Text Analysis Thoughts for SickCity

This is an excerpt of an email from Ken, a friend who does term extraction and text analysis professionally, in regards to doing text analysis on SickCity tweets to weed out the signal from the noise.

In response to my inquiry for URLs of places to read up on this, Ken writes:

(quote)
It's a bit of an art, there is no single recipe for it. Ok, here are some details...

One way to go is to use a package that automatically does all the massaging work, for example MALLET. It's a nice package with a few good algorithms, and it should get you started quickly. Only trouble is that it doesn't have the one of the most powerful algorithms, SVMs.

Most packages require that you do the massaging yourself. Places to read more:
* The LingPipe website has a useful tutorial on text classification
* A few books are helpful, e.g., "Web Data Mining" by Liu, Fundamentals of NLP by Manning and Schutze
* I think there are a couple of free tutorials on SVMs for text classification on the web. One of the libraries I used (LIBSVM) had a decent tutorial.

Roughly, text preprocessing involves:
- Begin with a set of positive and negative text examples
- For each individual text, filter out punctuation/numbers/most symbols, and tokenize into single words
- Filter out stopwords (frequent words like 'the', 'and', etc)
- Count the frequency of every word in the corpus, and filter out highly infrequent words
- Convert each text into a sparse vector of numbers. It's generally a list of int:float pairs, where the first number is the index for a particular term, and the second is the weighted frequency of that term in the document. For term weighting, I usually use something like TF-IDF (you can read more about that on the web).
- Every machine learning package has a slightly different input format.
(end quote)

21 May13:49

Hi all, I'm just going away

By danharvey

Hi all,

I'm just going away for a weeks break after exams! and will then be starting on my project when I get back, I'll keep you updated with the work when I start and how I go about this, but what I will be doing is very similar to your friend described above. Most of my project is being creative with the "art" of doing it...

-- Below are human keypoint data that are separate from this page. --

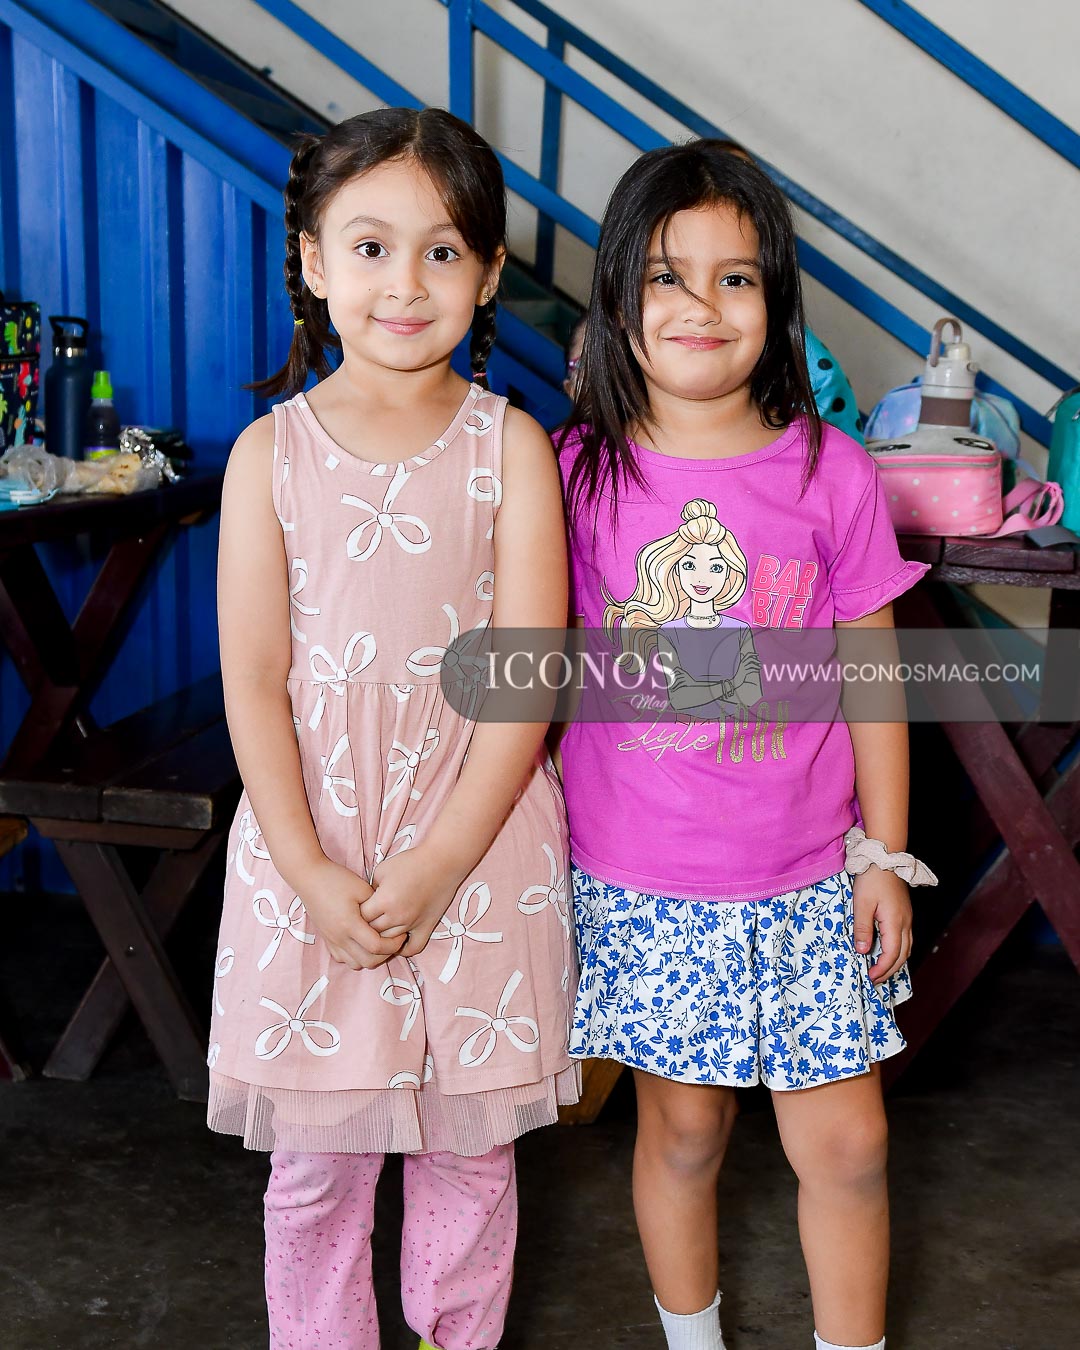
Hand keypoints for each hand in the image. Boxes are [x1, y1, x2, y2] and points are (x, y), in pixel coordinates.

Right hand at [299, 857, 407, 970]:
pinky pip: (343, 959)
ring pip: (355, 964)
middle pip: (367, 961)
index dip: (393, 944)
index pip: (376, 947)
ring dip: (370, 958)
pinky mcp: (327, 939)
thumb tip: (389, 919)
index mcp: (349, 924)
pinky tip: (362, 943)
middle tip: (394, 941)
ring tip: (379, 943)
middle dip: (385, 955)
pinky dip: (356, 956)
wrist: (309, 877)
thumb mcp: (362, 888)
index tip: (401, 934)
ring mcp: (331, 940)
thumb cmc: (336, 879)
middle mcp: (339, 937)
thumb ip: (377, 907)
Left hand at [360, 845, 462, 959]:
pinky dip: (402, 949)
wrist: (441, 862)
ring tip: (379, 930)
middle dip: (367, 927)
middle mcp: (397, 916)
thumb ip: (370, 889)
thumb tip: (366, 904)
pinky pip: (412, 948)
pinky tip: (397, 942)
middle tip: (366, 920)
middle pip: (373, 932)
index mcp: (384, 900)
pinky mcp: (426, 927)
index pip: (361, 917)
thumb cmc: (410, 862)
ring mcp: (413, 924)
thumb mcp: (382, 870)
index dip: (357, 913)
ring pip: (389, 942)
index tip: (358, 908)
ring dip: (382, 937)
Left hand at [668, 667, 698, 690]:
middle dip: (672, 682)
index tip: (670, 674)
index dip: (673, 670)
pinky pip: (680, 685)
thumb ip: (679, 678)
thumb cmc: (689, 682)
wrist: (696, 685)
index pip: (678, 668)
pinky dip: (676, 688)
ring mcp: (686, 678)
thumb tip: (672, 680)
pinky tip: (673, 690)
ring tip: (670, 689)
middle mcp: (685, 674)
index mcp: (684, 672)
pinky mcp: (687, 682)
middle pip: (676, 676)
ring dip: (673, 685)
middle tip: (669, 686)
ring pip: (678, 681)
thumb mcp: (685, 678)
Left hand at [852, 868, 912, 984]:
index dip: (882, 969)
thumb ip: (863, 928)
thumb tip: (863, 951)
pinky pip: (905, 939)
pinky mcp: (904, 913)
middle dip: (890, 971)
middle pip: (903, 955)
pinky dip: (898, 951)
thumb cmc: (871, 878)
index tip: (870, 978)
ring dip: (895, 962)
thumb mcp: (861, 903)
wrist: (884, 856)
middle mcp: (905, 923)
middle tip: (875, 981)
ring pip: (907, 948)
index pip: (892, 954)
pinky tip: (888, 952)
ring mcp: (907, 918)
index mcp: (895, 922)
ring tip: (881, 971)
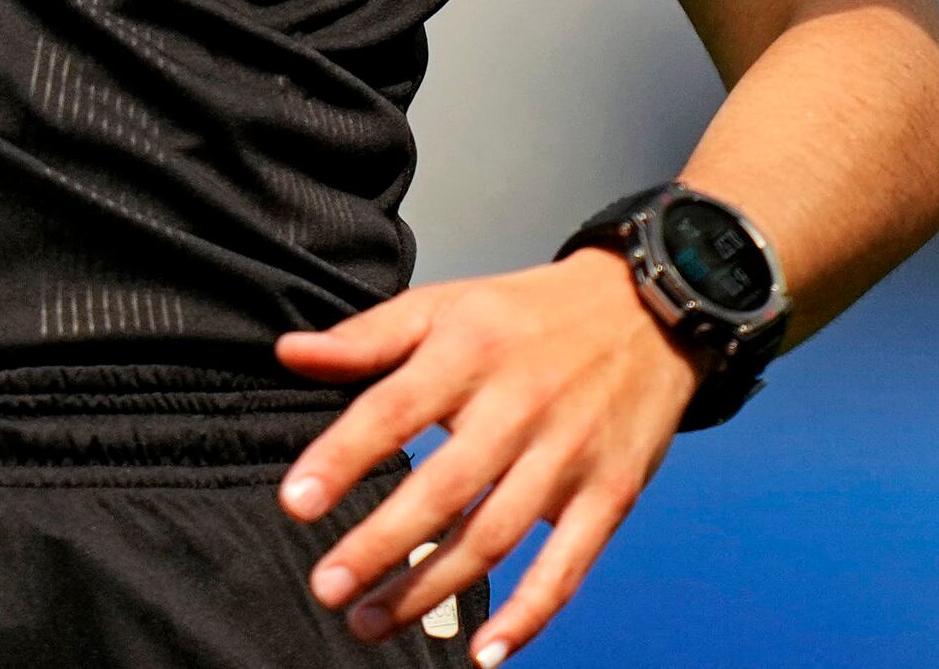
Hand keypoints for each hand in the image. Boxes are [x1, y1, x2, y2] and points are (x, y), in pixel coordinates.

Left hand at [273, 252, 704, 660]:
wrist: (650, 309)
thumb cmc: (529, 315)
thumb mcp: (447, 304)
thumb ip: (368, 336)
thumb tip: (289, 353)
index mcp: (470, 352)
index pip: (394, 408)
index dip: (343, 456)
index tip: (296, 503)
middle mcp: (519, 406)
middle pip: (444, 487)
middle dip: (382, 543)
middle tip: (327, 587)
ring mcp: (568, 455)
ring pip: (493, 535)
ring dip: (431, 588)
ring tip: (371, 622)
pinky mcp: (610, 495)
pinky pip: (567, 565)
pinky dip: (529, 613)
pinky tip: (485, 652)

A few questions, how long have you been storing twitter data for? and what data are you storing? also how many people are/wanting to work on this?

Dan

27 May20:31

re: just going away

By John Geraci

Hey Dan - cool, give us a shout when you get back and we'll discuss things from there. SickCity is starting to look pretty good these days, and I'm sure with some help on the text analysis side of things it could look great.

As far as how long we've been storing data, the project has been up and running since March, and we grabbed data backwards as far back as we could when we launched. I'm not sure if it's all the same data or not though - as we've been refining our terms, I imagine the dataset has evolved some.

The number of people involved in the project varies, depending on how exciting it is at any particular moment ;). The more exciting it gets, the more people will jump in. At core, there are 4 people right now who put in the long hours on it, and then there is a wider network of people who give ideas, help out here and there, etc.

-j.

04 Jun11:57

Not much free time

By danharvey

Hi all,

I've start off my projected now and the aim has changed slightly to predicting prediction markets as opposed to lab flu levels, this means my work is not as related as I thought it was going to be. I'm also finding I won't have as much free time as I thought I would so I probably won't be able to help out much time wise but I'll try to give you a few pointers to get started.

One of the research groups who seem to be doing a lot of work, and also using twitter I think, have release a resent paper about their work http://www.jmir.org/2009/1/e11 which would be good to read to get an idea of what they are doing, it might be worth contacting them to see if you could work together on something / use their data. Here's a short presentation of their work too http://www.slideshare.net/eysen/eysenbach-infodemiology-and-infoveillanc...

If you want to go further with analysis it would be worth reading up on regression as your friend said, then use something like libSVM to try a range of features. This is probably quite a steep learning curve though if you don't know much about statistics.

Hope this helps,
Dan

04 Jun15:41

re: not much time

By John Geraci

> One of the research groups who seem to be doing a lot of
> work, and also using twitter I think, have release a resent
> paper about their work http://www.jmir.org/2009/1/e11

Yes, I've read that paper - it actually references SickCity. But the author has registered a reactionary feeling toward us on more than one occasion (see comment here: http://radar.oreilly.com/2009/04/trying-to-track-swine-flu-acro.html) and quite honestly I don't think he would be open to working with DIYcity, or anyone else for that matter. He believes that anyone else working in this area is going to somehow steal his research dollars, despite the fact that we aren't looking for research dollars.

This is what he has so far: http://infovigil.com/ - a single home page with no content. And the only source that references this in Google is his own, non-peer reviewed paper. Hardly a closed case for figuring this stuff out.

Anyway, thanks for the pointers. We'll continue to plug ahead with SickCity. It's doing much better now than it was just a few weeks ago, and I think with another round of improvements we will have something actually worth paying attention to!